(Source records Opens)
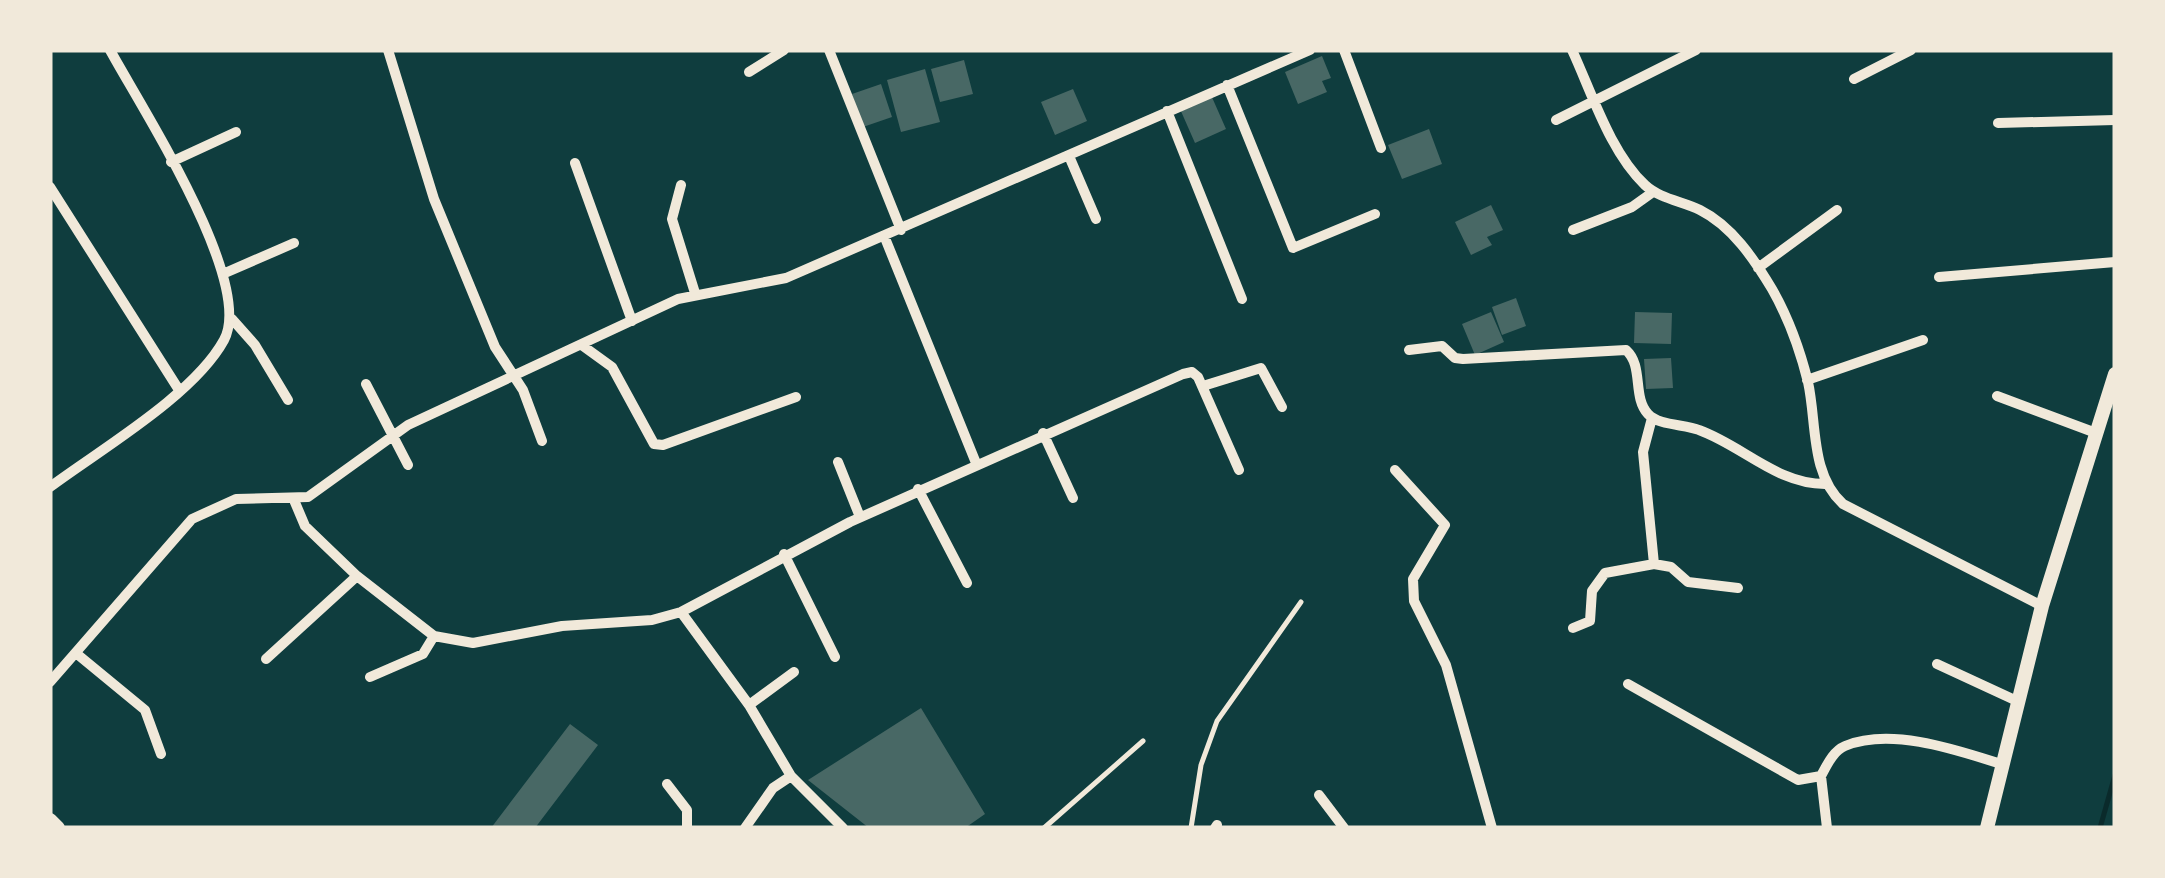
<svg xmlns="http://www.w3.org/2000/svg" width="2165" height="878" viewBox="0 0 2165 878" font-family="Lora,serif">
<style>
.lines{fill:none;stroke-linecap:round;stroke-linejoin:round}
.stream{stroke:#0a2a2b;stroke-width:5}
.building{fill:#486865}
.service{stroke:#f1e9da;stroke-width:5}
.minor{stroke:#f1e9da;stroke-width:10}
.tertiary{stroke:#f1e9da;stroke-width:14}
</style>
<rect width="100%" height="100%" fill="#0f3d3e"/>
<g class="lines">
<path class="stream" d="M 2100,828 L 2115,775"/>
</g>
<path class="building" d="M 1322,56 L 1331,78 L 1322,81 L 1327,92 L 1298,104 L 1285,72 Z
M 964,60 L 973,94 L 940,102 L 931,69 Z
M 925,69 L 940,122 L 901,132 L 887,80 Z
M 881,84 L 892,117 L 863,127 L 852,94 Z
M 1073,89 L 1087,121 L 1055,135 L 1041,102 Z
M 1211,95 L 1226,129 L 1195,143 L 1180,109 Z
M 1429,129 L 1442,164 L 1402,179 L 1388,145 Z
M 1491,205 L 1503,230 L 1487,237 L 1492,245 L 1471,255 L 1455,222 Z
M 1516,298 L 1526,326 L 1502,335 L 1492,307 Z
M 1491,312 L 1504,342 L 1475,355 L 1462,324 Z
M 1635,312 L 1672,313 L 1671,344 L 1634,343 Z
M 1671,358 L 1673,388 L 1646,389 L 1644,359 Z
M 921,708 L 985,814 L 965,828 L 869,828 L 808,780 Z
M 570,724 L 598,745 L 535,828 L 491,828 Z"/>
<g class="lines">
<path class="service" d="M 1044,828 L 1143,741
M 1191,828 L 1201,765 L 1217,721 L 1301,602"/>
<path class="minor" d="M 388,50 L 434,199 L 495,347 L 523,390 L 542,441
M 829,50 L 901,230
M 1344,50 L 1381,148
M 1572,50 C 1592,93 1610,152 1645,185 C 1660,199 1682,201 1700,210 C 1732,226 1754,259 1772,289 C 1788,317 1800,350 1808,382 C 1817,423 1810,474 1843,504 L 2042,606
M 749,72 L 784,50
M 1854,79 L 1911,50
M 1227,85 L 1293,248 L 1375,214
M 1167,111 L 1242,299
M 1556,120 L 1696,50
M 1998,123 L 2115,120
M 1069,156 L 1096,219
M 171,162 L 236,132
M 575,163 L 632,321
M 681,185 L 672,219 L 695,293
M 50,187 L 179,390
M 1573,230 L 1632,207 L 1653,192
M 885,238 L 976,463
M 1758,268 L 1837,210
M 225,273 L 294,243
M 1939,277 L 2115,262
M 232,319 L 255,345 L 288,400
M 583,346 L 612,367 L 654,444 L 663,445 L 796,397
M 1409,350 L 1442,346 L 1455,358 L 1463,359 L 1626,350 C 1644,366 1632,397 1648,414 C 1659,426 1685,424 1699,430 C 1743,446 1777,484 1825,484
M 1807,380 L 1923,340
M 366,384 L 408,465
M 1203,386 L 1261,368 L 1282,407
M 1997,396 L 2096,433
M 1652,418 L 1643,452 L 1654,564
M 1043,433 L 1073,498
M 838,462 L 860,517
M 1395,470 L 1445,525 L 1413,579 L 1414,601 L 1446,665 L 1492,828
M 50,487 C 101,449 194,395 224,340 C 255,282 141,107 110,50
M 918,489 L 967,583
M 294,500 L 305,526 L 357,576 L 434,636 L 473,643 L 562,626 L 652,620 L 681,612 L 850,522 L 1183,374 L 1192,372 L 1198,377 L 1239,470
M 784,554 L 835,657
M 681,612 L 749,705 L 791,776 L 843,828
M 1573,628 L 1590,621 L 1592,591 L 1605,573 L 1654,564 L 1671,567 L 1688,582 L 1738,588
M 77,654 L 145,710 L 161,754
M 266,659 L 357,576
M 1937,664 L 2017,701
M 370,677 L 423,654 L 434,636
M 50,682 L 192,519 L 236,499 L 308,497 L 408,425 L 678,299 L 786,278 L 1310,50
M 1628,684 L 1798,780 L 1821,776 C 1827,765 1833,751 1845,746 C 1891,727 1957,750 2001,764
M 749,705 L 794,672
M 1821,776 L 1827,828
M 667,784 L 687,810 L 687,828
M 1319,795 L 1344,828
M 745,828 L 773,788 L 791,776
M 1215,828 L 1217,825"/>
<path class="tertiary" d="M 50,820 L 58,828
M 1987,828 L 2042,606 L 2115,374"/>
</g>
<rect width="2165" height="878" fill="none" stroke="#f1e9da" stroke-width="105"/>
</svg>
(Source records Closes)
• Problem statement: Print out the records in full and exactly, dropping every picture.

• The answer:
<svg xmlns="http://www.w3.org/2000/svg" width="2165" height="878" viewBox="0 0 2165 878" font-family="Lora,serif">
<style>
.lines{fill:none;stroke-linecap:round;stroke-linejoin:round}
.stream{stroke:#0a2a2b;stroke-width:5}
.building{fill:#486865}
.service{stroke:#f1e9da;stroke-width:5}
.minor{stroke:#f1e9da;stroke-width:10}
.tertiary{stroke:#f1e9da;stroke-width:14}
</style>
<rect width="100%" height="100%" fill="#0f3d3e"/>
<g class="lines">
<path class="stream" d="M 2100,828 L 2115,775"/>
</g>
<path class="building" d="M 1322,56 L 1331,78 L 1322,81 L 1327,92 L 1298,104 L 1285,72 Z
M 964,60 L 973,94 L 940,102 L 931,69 Z
M 925,69 L 940,122 L 901,132 L 887,80 Z
M 881,84 L 892,117 L 863,127 L 852,94 Z
M 1073,89 L 1087,121 L 1055,135 L 1041,102 Z
M 1211,95 L 1226,129 L 1195,143 L 1180,109 Z
M 1429,129 L 1442,164 L 1402,179 L 1388,145 Z
M 1491,205 L 1503,230 L 1487,237 L 1492,245 L 1471,255 L 1455,222 Z
M 1516,298 L 1526,326 L 1502,335 L 1492,307 Z
M 1491,312 L 1504,342 L 1475,355 L 1462,324 Z
M 1635,312 L 1672,313 L 1671,344 L 1634,343 Z
M 1671,358 L 1673,388 L 1646,389 L 1644,359 Z
M 921,708 L 985,814 L 965,828 L 869,828 L 808,780 Z
M 570,724 L 598,745 L 535,828 L 491,828 Z"/>
<g class="lines">
<path class="service" d="M 1044,828 L 1143,741
M 1191,828 L 1201,765 L 1217,721 L 1301,602"/>
<path class="minor" d="M 388,50 L 434,199 L 495,347 L 523,390 L 542,441
M 829,50 L 901,230
M 1344,50 L 1381,148
M 1572,50 C 1592,93 1610,152 1645,185 C 1660,199 1682,201 1700,210 C 1732,226 1754,259 1772,289 C 1788,317 1800,350 1808,382 C 1817,423 1810,474 1843,504 L 2042,606
M 749,72 L 784,50
M 1854,79 L 1911,50
M 1227,85 L 1293,248 L 1375,214
M 1167,111 L 1242,299
M 1556,120 L 1696,50
M 1998,123 L 2115,120
M 1069,156 L 1096,219
M 171,162 L 236,132
M 575,163 L 632,321
M 681,185 L 672,219 L 695,293
M 50,187 L 179,390
M 1573,230 L 1632,207 L 1653,192
M 885,238 L 976,463
M 1758,268 L 1837,210
M 225,273 L 294,243
M 1939,277 L 2115,262
M 232,319 L 255,345 L 288,400
M 583,346 L 612,367 L 654,444 L 663,445 L 796,397
M 1409,350 L 1442,346 L 1455,358 L 1463,359 L 1626,350 C 1644,366 1632,397 1648,414 C 1659,426 1685,424 1699,430 C 1743,446 1777,484 1825,484
M 1807,380 L 1923,340
M 366,384 L 408,465
M 1203,386 L 1261,368 L 1282,407
M 1997,396 L 2096,433
M 1652,418 L 1643,452 L 1654,564
M 1043,433 L 1073,498
M 838,462 L 860,517
M 1395,470 L 1445,525 L 1413,579 L 1414,601 L 1446,665 L 1492,828
M 50,487 C 101,449 194,395 224,340 C 255,282 141,107 110,50
M 918,489 L 967,583
M 294,500 L 305,526 L 357,576 L 434,636 L 473,643 L 562,626 L 652,620 L 681,612 L 850,522 L 1183,374 L 1192,372 L 1198,377 L 1239,470
M 784,554 L 835,657
M 681,612 L 749,705 L 791,776 L 843,828
M 1573,628 L 1590,621 L 1592,591 L 1605,573 L 1654,564 L 1671,567 L 1688,582 L 1738,588
M 77,654 L 145,710 L 161,754
M 266,659 L 357,576
M 1937,664 L 2017,701
M 370,677 L 423,654 L 434,636
M 50,682 L 192,519 L 236,499 L 308,497 L 408,425 L 678,299 L 786,278 L 1310,50
M 1628,684 L 1798,780 L 1821,776 C 1827,765 1833,751 1845,746 C 1891,727 1957,750 2001,764
M 749,705 L 794,672
M 1821,776 L 1827,828
M 667,784 L 687,810 L 687,828
M 1319,795 L 1344,828
M 745,828 L 773,788 L 791,776
M 1215,828 L 1217,825"/>
<path class="tertiary" d="M 50,820 L 58,828
M 1987,828 L 2042,606 L 2115,374"/>
</g>
<rect width="2165" height="878" fill="none" stroke="#f1e9da" stroke-width="105"/>
</svg>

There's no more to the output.